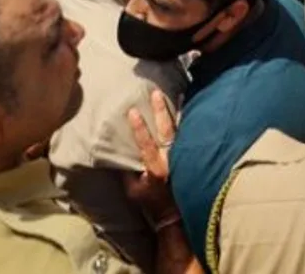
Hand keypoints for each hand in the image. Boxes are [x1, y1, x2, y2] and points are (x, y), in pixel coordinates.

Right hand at [122, 90, 180, 222]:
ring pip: (181, 129)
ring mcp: (182, 156)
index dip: (139, 127)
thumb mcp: (132, 190)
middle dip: (160, 110)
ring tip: (177, 92)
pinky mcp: (190, 155)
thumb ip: (125, 172)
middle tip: (156, 93)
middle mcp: (171, 160)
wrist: (174, 212)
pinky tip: (187, 106)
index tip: (132, 111)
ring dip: (177, 111)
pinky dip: (188, 120)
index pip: (146, 143)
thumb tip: (114, 154)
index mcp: (155, 168)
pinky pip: (188, 134)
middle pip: (166, 130)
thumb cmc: (150, 201)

> **TRY IT**
Supply only the count of lines above holding "thumb".

> **RESULT OF THIS EXERCISE**
4